It felt like the pennant race, the actual, genuine, we-might-make-it postseason push, arrived here Friday night. The Twins were confident, the fans were expectant, and tiebreaker possibilities were the topic of the day.
It took nine gloomy innings for 2016 to arrive.
Chris Young limited the Twins to one run on four lousy singles, Glen Perkins gave up a pair of run-scoring hits, and playoff fever was broken at Target Field when Kansas City walked away with a 3-1 victory that leaves the Twins staring at wild-card oblivion.
"I don't like it, but all we can do is keep battling and see what happens," Torii Hunter said after the Twins' most deflating night of the season. "Best scenario is those guys lose two, we win two."

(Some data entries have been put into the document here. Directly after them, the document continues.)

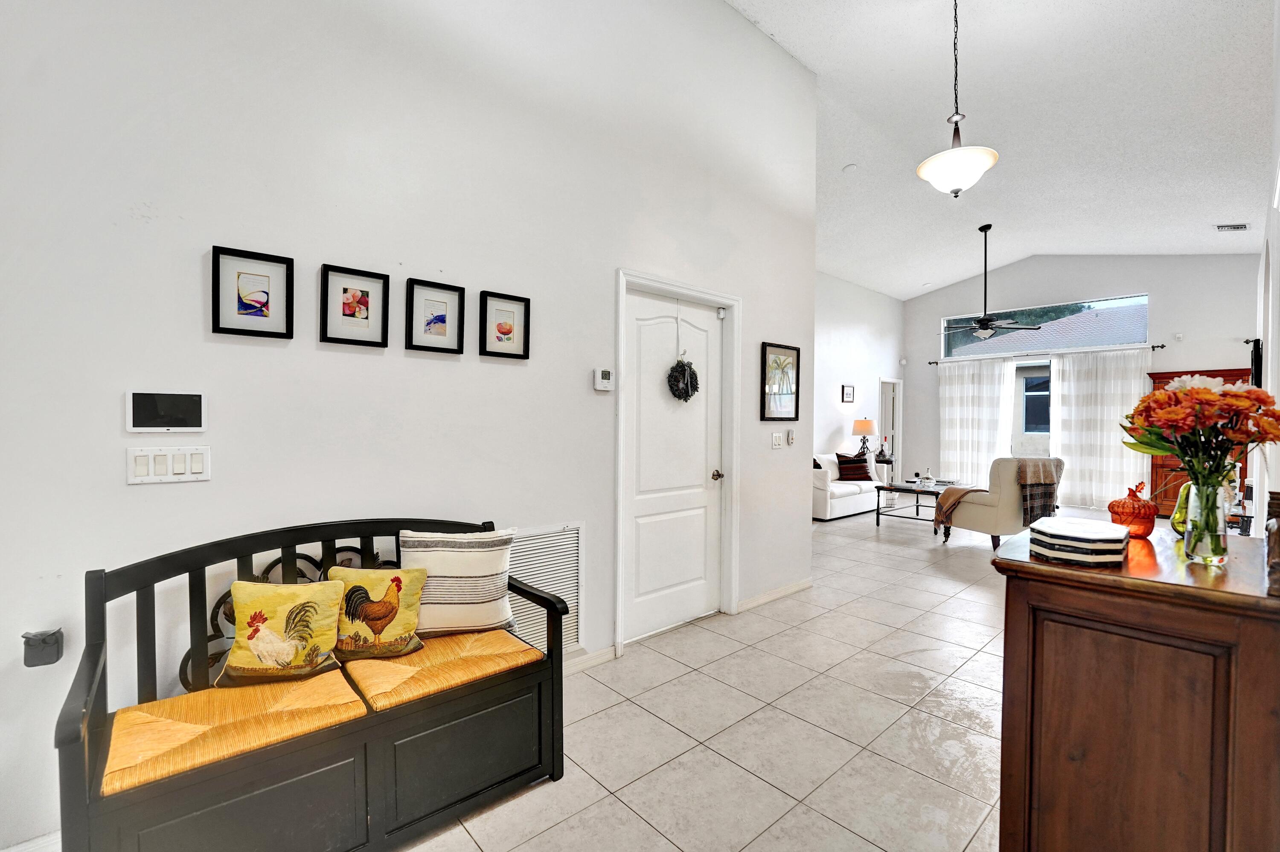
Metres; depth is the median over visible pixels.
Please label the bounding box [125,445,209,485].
light switch panel
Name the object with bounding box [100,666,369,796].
seat cushion
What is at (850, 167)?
smoke detector
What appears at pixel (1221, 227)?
ceiling vent
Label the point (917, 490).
coffee table
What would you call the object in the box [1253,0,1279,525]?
right wall
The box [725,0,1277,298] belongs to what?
ceiling
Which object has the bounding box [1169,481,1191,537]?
decorative pear
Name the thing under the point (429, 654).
seat cushion
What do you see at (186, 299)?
left wall
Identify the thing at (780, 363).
framed picture
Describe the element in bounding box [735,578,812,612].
baseboard
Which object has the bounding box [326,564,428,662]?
rooster pillow
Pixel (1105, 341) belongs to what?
transom window
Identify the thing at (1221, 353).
far wall
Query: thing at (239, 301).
framed picture
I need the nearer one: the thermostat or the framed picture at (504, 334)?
the framed picture at (504, 334)
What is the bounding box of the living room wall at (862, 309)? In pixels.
[812,270,904,483]
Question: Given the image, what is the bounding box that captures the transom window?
[938,290,1151,358]
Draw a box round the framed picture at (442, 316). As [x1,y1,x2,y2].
[405,277,465,353]
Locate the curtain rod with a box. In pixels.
[927,342,1164,364]
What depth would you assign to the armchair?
5.15 m
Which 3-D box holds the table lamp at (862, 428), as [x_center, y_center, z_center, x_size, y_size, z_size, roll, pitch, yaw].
[3.663,0.212,8.185,0.358,0.692,0.360,0,1,-42]
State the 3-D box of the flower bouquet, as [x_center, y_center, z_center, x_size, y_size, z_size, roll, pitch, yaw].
[1.524,0.108,1.364,0.348,0.465,0.355,0,1,-42]
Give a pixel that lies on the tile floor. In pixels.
(827, 736)
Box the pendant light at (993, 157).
[915,0,998,197]
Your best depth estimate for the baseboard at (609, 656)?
2.70 m
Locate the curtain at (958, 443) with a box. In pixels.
[938,356,1015,485]
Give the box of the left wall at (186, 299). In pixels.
[0,0,820,848]
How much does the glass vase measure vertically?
0.202 m
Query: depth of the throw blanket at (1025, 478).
5.05 m
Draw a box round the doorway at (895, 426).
[878,377,901,474]
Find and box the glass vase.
[1181,478,1230,564]
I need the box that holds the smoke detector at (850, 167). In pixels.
[842,162,858,172]
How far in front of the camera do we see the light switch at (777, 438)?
3.76 m
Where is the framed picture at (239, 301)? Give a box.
[209,244,294,337]
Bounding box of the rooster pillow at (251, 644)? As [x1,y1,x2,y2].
[216,577,345,687]
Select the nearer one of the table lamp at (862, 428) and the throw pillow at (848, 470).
the throw pillow at (848, 470)
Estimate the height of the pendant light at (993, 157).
1.332 m
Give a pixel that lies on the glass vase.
(1191, 515)
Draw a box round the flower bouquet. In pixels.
[1123,374,1279,551]
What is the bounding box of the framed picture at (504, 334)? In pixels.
[478,290,531,359]
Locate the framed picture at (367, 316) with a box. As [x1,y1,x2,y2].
[319,263,390,347]
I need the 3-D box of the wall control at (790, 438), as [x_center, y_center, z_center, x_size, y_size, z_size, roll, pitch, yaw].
[1.144,0.088,3.788,0.074,0.129,0.030,0,1,-42]
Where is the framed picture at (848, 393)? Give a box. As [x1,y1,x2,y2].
[840,384,855,402]
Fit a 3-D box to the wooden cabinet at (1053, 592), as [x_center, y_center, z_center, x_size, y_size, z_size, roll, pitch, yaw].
[1.355,0.841,1.364,0.852,1.017,0.524,0,1,-42]
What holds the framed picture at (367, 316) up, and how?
attached to the left wall at (186, 299)
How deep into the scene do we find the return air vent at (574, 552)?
2.55 m
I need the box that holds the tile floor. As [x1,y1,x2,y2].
[398,500,1113,851]
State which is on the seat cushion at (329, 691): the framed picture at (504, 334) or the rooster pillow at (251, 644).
the rooster pillow at (251, 644)
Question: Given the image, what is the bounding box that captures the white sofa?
[810,451,883,521]
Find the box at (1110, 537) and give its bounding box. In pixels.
[1027,516,1129,566]
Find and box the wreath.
[666,356,700,401]
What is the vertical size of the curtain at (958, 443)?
2.398 m
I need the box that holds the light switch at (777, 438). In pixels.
[770,431,783,448]
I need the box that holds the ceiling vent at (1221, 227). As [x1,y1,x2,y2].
[1214,222,1249,231]
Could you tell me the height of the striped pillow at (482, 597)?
0.403 m
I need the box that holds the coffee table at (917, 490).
[872,479,960,528]
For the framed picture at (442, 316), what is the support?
attached to the left wall at (186, 299)
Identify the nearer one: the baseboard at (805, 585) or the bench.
the bench
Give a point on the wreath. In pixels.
(682, 371)
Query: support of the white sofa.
on the tile floor
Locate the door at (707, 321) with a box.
[622,281,725,647]
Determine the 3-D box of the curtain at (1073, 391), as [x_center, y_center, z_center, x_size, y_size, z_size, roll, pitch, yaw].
[7.050,0.064,7.636,0.113,2.435,1.256,0,1,-42]
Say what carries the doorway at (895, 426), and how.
in the living room wall at (862, 309)
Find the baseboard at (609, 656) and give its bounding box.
[563,645,618,674]
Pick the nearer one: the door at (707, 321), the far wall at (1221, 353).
the door at (707, 321)
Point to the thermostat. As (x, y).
(607, 376)
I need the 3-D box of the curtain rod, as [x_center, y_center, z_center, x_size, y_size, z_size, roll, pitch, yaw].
[6.338,-1.136,8.022,0.137,0.066,2.997,0,1,-42]
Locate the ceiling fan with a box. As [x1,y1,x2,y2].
[939,224,1038,339]
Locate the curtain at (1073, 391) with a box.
[1047,345,1151,509]
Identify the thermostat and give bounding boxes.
[593,367,613,391]
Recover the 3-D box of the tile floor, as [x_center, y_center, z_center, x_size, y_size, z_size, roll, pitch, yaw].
[2.442,1.360,3.922,12.066,0.105,6.204,0,1,-42]
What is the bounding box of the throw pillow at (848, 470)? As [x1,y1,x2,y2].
[834,451,872,481]
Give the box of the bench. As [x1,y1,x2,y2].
[55,518,570,851]
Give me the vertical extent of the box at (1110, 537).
0.078 m
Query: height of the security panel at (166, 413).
0.130 m
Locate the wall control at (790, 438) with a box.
[785,428,795,446]
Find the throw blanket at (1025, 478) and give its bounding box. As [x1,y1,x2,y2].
[1016,458,1061,525]
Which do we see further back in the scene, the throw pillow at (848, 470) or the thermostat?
the throw pillow at (848, 470)
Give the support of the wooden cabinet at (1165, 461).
on the tile floor
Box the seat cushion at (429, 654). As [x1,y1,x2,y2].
[340,627,542,713]
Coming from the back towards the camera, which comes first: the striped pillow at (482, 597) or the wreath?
the wreath
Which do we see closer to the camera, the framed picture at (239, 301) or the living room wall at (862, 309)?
the framed picture at (239, 301)
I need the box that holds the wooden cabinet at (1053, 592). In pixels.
[991,521,1279,851]
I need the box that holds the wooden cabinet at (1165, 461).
[1147,365,1251,519]
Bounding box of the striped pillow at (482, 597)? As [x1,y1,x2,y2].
[397,526,518,638]
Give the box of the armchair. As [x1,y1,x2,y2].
[936,456,1061,546]
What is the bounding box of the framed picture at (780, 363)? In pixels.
[760,340,800,421]
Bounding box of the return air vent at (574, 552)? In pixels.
[505,523,583,656]
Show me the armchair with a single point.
(1005, 493)
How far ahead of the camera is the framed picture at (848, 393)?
8.11 m
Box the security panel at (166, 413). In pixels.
[125,389,206,432]
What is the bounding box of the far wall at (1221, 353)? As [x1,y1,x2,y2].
[904,253,1264,511]
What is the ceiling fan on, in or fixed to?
hanging from the ceiling
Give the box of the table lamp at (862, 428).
[851,417,876,457]

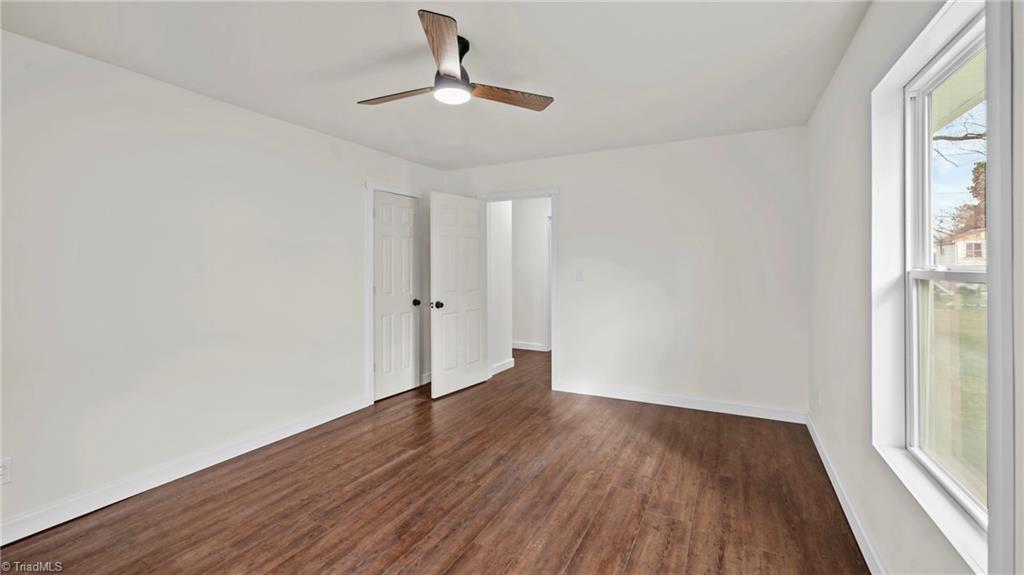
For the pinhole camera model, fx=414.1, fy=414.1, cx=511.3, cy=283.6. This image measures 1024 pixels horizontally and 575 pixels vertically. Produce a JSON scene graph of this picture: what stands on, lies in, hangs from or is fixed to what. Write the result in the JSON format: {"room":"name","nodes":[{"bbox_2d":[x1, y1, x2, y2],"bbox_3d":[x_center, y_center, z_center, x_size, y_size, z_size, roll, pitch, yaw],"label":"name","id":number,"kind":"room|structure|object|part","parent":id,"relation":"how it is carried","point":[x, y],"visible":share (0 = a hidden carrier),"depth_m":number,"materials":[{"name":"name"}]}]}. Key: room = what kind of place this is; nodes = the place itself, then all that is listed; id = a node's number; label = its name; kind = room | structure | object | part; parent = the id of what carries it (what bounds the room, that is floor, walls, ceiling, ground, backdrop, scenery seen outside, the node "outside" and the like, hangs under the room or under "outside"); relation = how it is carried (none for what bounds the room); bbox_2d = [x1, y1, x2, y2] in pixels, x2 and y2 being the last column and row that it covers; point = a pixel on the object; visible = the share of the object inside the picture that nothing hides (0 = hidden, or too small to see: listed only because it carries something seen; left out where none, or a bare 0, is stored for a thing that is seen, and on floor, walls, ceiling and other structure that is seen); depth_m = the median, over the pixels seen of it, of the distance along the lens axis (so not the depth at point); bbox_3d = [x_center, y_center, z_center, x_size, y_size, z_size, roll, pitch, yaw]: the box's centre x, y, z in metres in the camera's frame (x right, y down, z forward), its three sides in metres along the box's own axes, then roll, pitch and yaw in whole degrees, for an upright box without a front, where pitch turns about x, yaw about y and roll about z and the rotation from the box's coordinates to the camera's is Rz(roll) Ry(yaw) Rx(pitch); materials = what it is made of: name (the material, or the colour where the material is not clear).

That's not the best scenario, that's the only scenario left to the Twins now. The Angels and Astros both won Friday, leaving Houston with 85 victories, Los Angeles with 84 and the Twins with 83 and two games to play. Only a pair of Astros losses, at least one Angels setback, and two Twins wins over the defending American League champions will produce … merely a tie that will force at least one extra regular-season game.
Get those tickets now.
"You can feel it — it's deflating for sure," Twins manager Paul Molitor acknowledged. "We know what's happened in the other games. We've got to find a way to rebound. … Now we need a lot more help."
They got a lot of it Friday from Ervin Santana, who capped an often-brilliant half-season with a clutch seven innings. He gave up only four hits and stubbornly held on to a 1-1 tie into the eighth inning.